Vanderbilt is in the process of completing a $30 million expansion at its Murray facility, which was built in 1969. The expansion increases capacity by 50 percent with four of its nine production lines now being fully automated. The company said its current capacity is 12,500 metric tons a year.

The company also will transfer its displaced volume from its chemicals plant in Bethel, Conn., to Murray by the end of 2014. This will include production of specialty chemical lubricant additives for oils, fluids and greases in addition to additives for rubber and plastics, paints and coatings.

The move will reduce jobs at the Bethel plant. Talks are ongoing between Vanderbilt and the union at the Bethel factory.

"We do value our work force," said Vanderbilt President Ken Kelly. "If there are opportunities at the Murray facility or here in our Norwalk offices, those individuals will certainly be given due consideration."

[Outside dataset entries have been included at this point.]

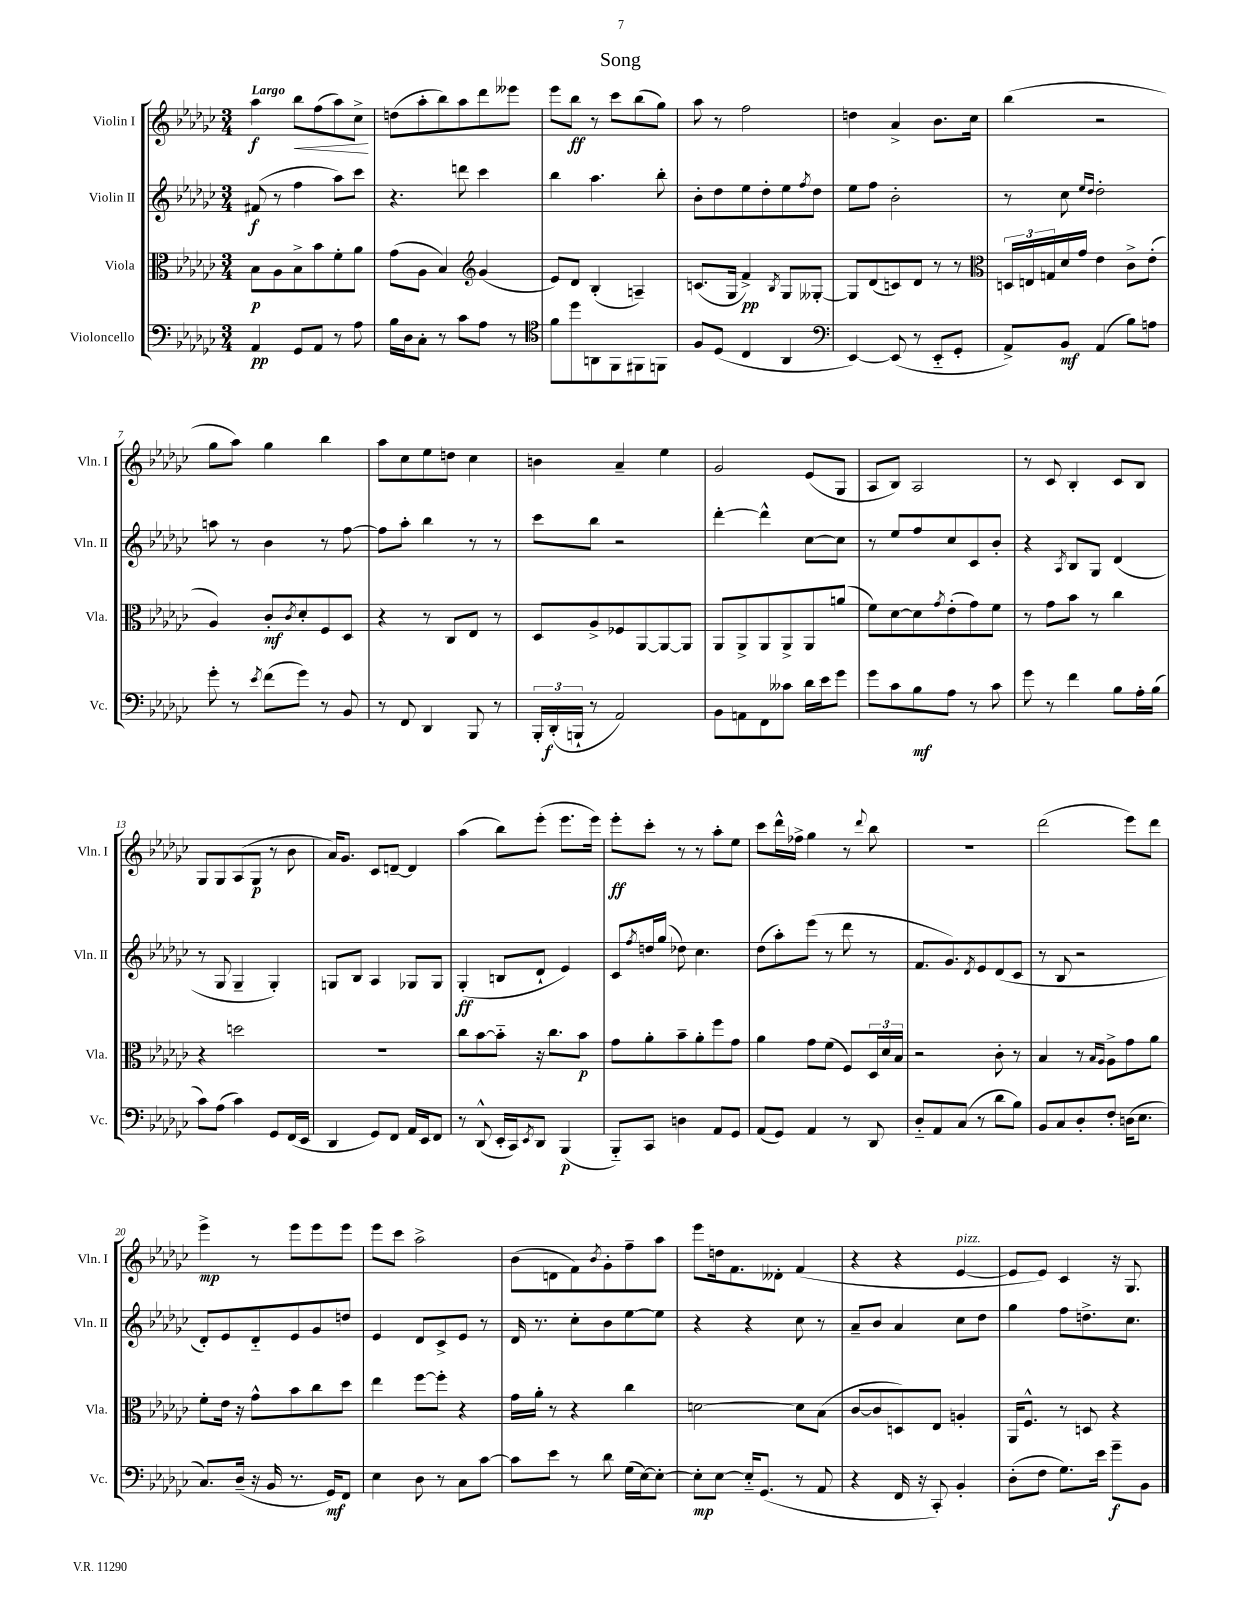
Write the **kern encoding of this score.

**kern	**kern	**kern	**kern
*staff4	*staff3	*staff2	*staff1
*clefF4	*clefC3	*clefG2	*clefG2
*k[b-e-a-d-g-c-]	*k[b-e-a-d-g-c-]	*k[b-e-a-d-g-c-]	*k[b-e-a-d-g-c-]
*M3/4	*M3/4	*M3/4	*M3/4
4AA-/	8B-\L	(8f#/	4aa-\
.	8A-\	8r	.
8GG-/L	8B-^\	4ff\	8bb-\L
8AA-/J	8b-\	.	(8ff\
8r	8f'\	8aa-\L)	8aa-\)
8A-\	8a-\J	8ccc-\J	8cc-^\J
=	=	=	=
16B-\LL	(8g-\L	4.r	(8dd\L
16D-\J	.	.	.
8C-'\J	8A-\J	.	8aa-'\
8r	4B-/)	.	8bb-\)
8c-\L	.	8ddd\	8aa-\
*	*clefG2	*	*
8A-\J	(4g-/	4ccc-\	8ddd-\
8r	.	.	8eee--\J
=	=	=	=
*clefC4	*	*	*
8f\L	8e-/L)	4bb-\	8eee-\L
8dd-\	8d-/J	.	8bb-\J
8AA\	(4B-'/	4.aa-\	8r
8FF\	.	.	8ccc-\L
8FF#\	4A~/)	.	(8bb-\
8FF\J	.	8bb-'\	8gg-\J)
=	=	=	=
8F/L	(8.c/L	8b-'\L	8aa-\
(8D-/J	.	8dd-\	8r
.	16G-/Jk	.	.
4C-/	4f^/)	8ee-\	2ff\
.	.	8dd-'\	.
.	8qB-/	.	.
4AA-/	8G-/L	8ee-\	.
.	.	8qff/	.
.	[8G--'/J	8dd-\J	.
=	=	=	=
*clefF4	*	*	*
[4EE-/)	8G--/]L	8ee-\L	4dd\
.	(8d-/	8ff\J	.
(8EE-/]	8c/)	2b-'\	4a-^/
8r	8d-/J	.	.
8EE-'~/L	8r	.	8.b-\L
8GG-'/J	8r	.	.
.	.	.	16cc-\Jk
=	=	=	=
*	*clefC3	*	*
8AA-^/L)	24D/LL	8r	(4bb-\
.	24E/	.	.
.	24G/	.	.
8BB-/J	16d-/	8cc-\	.
.	16g-/JJ	.	.
.	.	16qqee-/LL	.
.	.	16qqdd-/JJ	.
(4AA-/	4e-\	2dd-'\	2r
8B-\L)	8c-^\L	.	.
8A\J	(8e-'\J	.	.
=	=	=	=
8g-'\	4A-/)	8aa\	8gg-\L
8r	.	8r	8aa-\J)
8qe-/	.	.	.
(8f\L	8c-'/L	4b-\	4gg-\
.	8qc-/	.	.
8g-\J)	8d-'/	.	.
8r	8F/	8r	4bb-\
8BB-/	8D-/J	[8ff\	.
=	=	=	=
8r	4r	8ff\]L	8aa-\L
8FF/	.	8aa-'\J	8cc-\
4DD-/	8r	4bb-\	8ee-\
.	8C-/L	.	8dd\J
8BBB-/	8E-/J	8r	4cc-\
8r	8r	8r	.
=	=	=	=
24BBB-'/LL	8D-/L	8ccc-\L	4b\
(24DD-'/	.	.	.
24BBB`/JJ	.	.	.
8r	8A-^/	8bb-\J	.
2AA-/)	8F-/	2r	4a-~/
.	[8AA-/	.	.
.	8AA-/_	.	4ee-\
.	8AA-/]J	.	.
=	=	=	=
8BB-\L	8AA-/L	[4ddd-'\	2g-/
8AA\	8AA-^/	.	.
8FF\	8AA-/	4ddd-^^\]	.
8c--\J	8AA-^/	.	.
16d-\LL	8AA-/	[8cc-\L	(8e-/L
16e-\J	.	.	.
8g-\J	(8a/J	8cc-\]J	8G-/J
=	=	=	=
8g-\L	8f\L)	8r	8A-/L
8c-\	[8d-\	8ee-/L	8B-/J)
8B-\	8d-\]	8ff/	2A-/
.	8qg-/	.	.
8A-\J	(8e-'\	8cc-/	.
8r	8g-\)	8c-/	.
8c-\	8f\J	8b-'/J	.
=	=	=	=
8g-\	8r	4r	8r
8r	8g-\L	.	8c-/
.	.	8qA-/	.
4f\	8b-\J	8B-/L	4B-'/
.	8r	8G-/J	.
8B-\L	4cc-\	(4d-/	8c-/L
16A-'\L	.	.	8B-/J
(16B-\JJ	.	.	.
=	=	=	=
8c-\L)	4r	8r	8G-/L
(8A-\J	.	8G-/	8G-/
4c-\)	2dd\	4G-~/	(8A-/
.	.	.	8G-/J
8GG-/L	.	4G-'/)	8r
(16FF/L	.	.	8b-\
16EE-/JJ	.	.	.
=	=	=	=
4DD-/	2.r	8G/L	16a-/LK)
.	.	.	8.g-/J
.	.	8B-/J	.
8GG-/L)	.	4A-/	8c-/L
8FF/J	.	.	[8d~/J
16AA-/LL	.	8G-/L	4d/]
16EE-/J	.	.	.
8FF/J	.	8G-/J	.
=	=	=	=
8r	8cc-\L	(4G-'/	(4aa-\
(8DD-^^/	[8b-\	.	.
16EE-'/LL	8b-'~\]J	8B/L	8bb-\L)
16CC-/J)	.	.	.
8qEE-/	.	.	.
8DD-/J	16r	8d-`/J	(8eee-'\J
.	8.cc-\L	.	.
(4BBB-/	.	4e-/)	8.eee-\L
.	8b-\J	.	.
.	.	.	16eee-\Jk)
=	=	=	=
8BBB-'~/L)	8g-\L	8c-/L	8eee-'\L
.	.	8qff/	.
8CC-/J	8a-'\	16dd/L	8ccc-'\J
.	.	(16gg-/JJ	.
4D\	8b-~\	8dd-\)	8r
.	8a-'\	4.cc-\	8r
8AA-/L	8ff\	.	8aa-'\L
8GG-/J	8g-\J	.	8ee-\J
=	=	=	=
(8AA-/L	4a-\	(8dd-\L	8ccc-\L
8GG-/J)	.	8aa-'\)	16ddd-^^\L
.	.	.	16ff-^\JJ
4AA-/	8g-\L	(8eee-\J	4gg-\
.	(8f\J	8r	.
8r	8F/L)	8ddd-\	8r
.	.	.	8qqddd-/
8DD-/	24D-/L	8r	8bb-\
.	24d-/	.	.
.	24B-/JJ	.	.
=	=	=	=
8D-'~/L	2r	8.f/L	2.r
8AA-/	.	.	.
.	.	8.g-/)	.
(8C-/J	.	.	.
.	.	8qd-/	.
8r	.	8e-/	.
8d-\L	8c-'\	(8d-/	.
8B-\J)	8r	8c-/J	.
=	=	=	=
8BB-/L	4B-/	8r	(2ddd-\
8C-/	.	8B-/	.
8D-'/	8r	2r	.
.	16qqB-/LL	.	.
.	16qqA-/JJ	.	.
8F'/J	8A-^\L	.	.
(16D\LK	8g-\	.	8eee-\L)
8.E-\J	.	.	.
.	8a-\J	.	8ddd-\J
=	=	=	=
8.C-/L)	8f'\L	8d-'/L)	4eee-^\
.	16e-\Jk	8e-/	.
(16D-~/Jk	16r	.	.
16r	8g-^^\L	8d-'~/	8r
16BB-/	.	.	.
8.r	8b-\	8e-/	8eee-\L
.	8cc-\	8g-/	8eee-\
16GG-/LK)	.	.	.
8FF/J	8dd-\J	8dd/J	8eee-\J
=	=	=	=
4E-\	4ee-\	4e-/	8eee-\L
.	.	.	8ccc-\J
8D-\	[8ff\L	8d-/L	2aa-^\
8r	8ff'\]J	8c-^/	.
8C-\L	4r	8e-/J	.
[8c-\J	.	8r	.
=	=	=	=
8c-\]L	16g-\LL	16d-/	(8b-\L
.	16a-'\JJ	8.r	.
8e-\J	8r	.	8d\
8r	4r	8cc-'\L	8f\)
.	.	.	8qb-/
8d-\	.	8b-\	8g-'\
(16G-\LL	4cc-\	[8ee-\	8ff~\
[16E-\J)	.	.	.
8E-'\_J	.	8ee-\]J	8aa-\J
=	=	=	=
8E-'\]L	[2d\	4r	8eee-\L
[8E-\J	.	.	16dd\k
.	.	.	8.f\
16E-'~/]LK	.	4r	.
(8.GG-/J	.	.	.
.	.	.	8d--'\J
8r	8d\]L	8cc-\	(4f/
8AA-/	(8B-\J	8r	.
=	=	=	=
4r	[8c-/L	8a-~/L	4r
.	8c-/]	8b-/J	.
16FF/	8D/)	4a-/	4r
16r	.	.	.
8CC-'/)	8E-/J	.	.
4BB-'/	4A'/	8cc-\L	[4e-/
.	.	8dd-\J	.
=	=	=	=
(8D-'\L	16AA-/LK	4gg-\	8e-/]L
.	8.F^^/J	.	.
8F\J	.	.	8e-/J)
8.G-\L)	8r	8ff\L	4c-/
.	8D/	8.dd^\	.
16e-\Jk	.	.	.
8g-~\L	4r	.	16r
.	.	8.cc-\J	8.G-/
8BB-\J	.	.	.
==	==	==	==
*-	*-	*-	*-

Hugh Vanderbilt, Vanderbilt Holding Co. chairman and CEO, said in a statement that the decision to consolidate the commercial production was difficult. He said it will allow the company to compete more effectively in a competitive manufacturing environment.

The company will continue to maintain a pilot plant and research and development laboratory in Bethel to support the chemicals business.

"We're going to keep all of the permitting for the plant so if we see an uptick in demand, we'll be able to bring that facility back up quickly," Kelly said. "It will also provide, because the chemistry of the two plants is similar, some reassurance to our customers that we do have another production site."

Kelly said the expansion in Murray utilizes a Distributed Control System designed and programmed by Yokogawa.

The DCS will manage hundreds of automated smart valves, which will result in tight control over all processes of manufacturing, the firm said.

Vanderbilt produces dithiocarbamate chemicals used as accelerators in the rubber industry, antioxidants in adhesives, friction modifiers and extreme pressure additives in the lubricant area.

"The R&D is a critical part of our development process," Kelly said. "It's going to continue to be an area of investment and be part of our active growth plans. A lot of the processes that we do all go through the pilot works."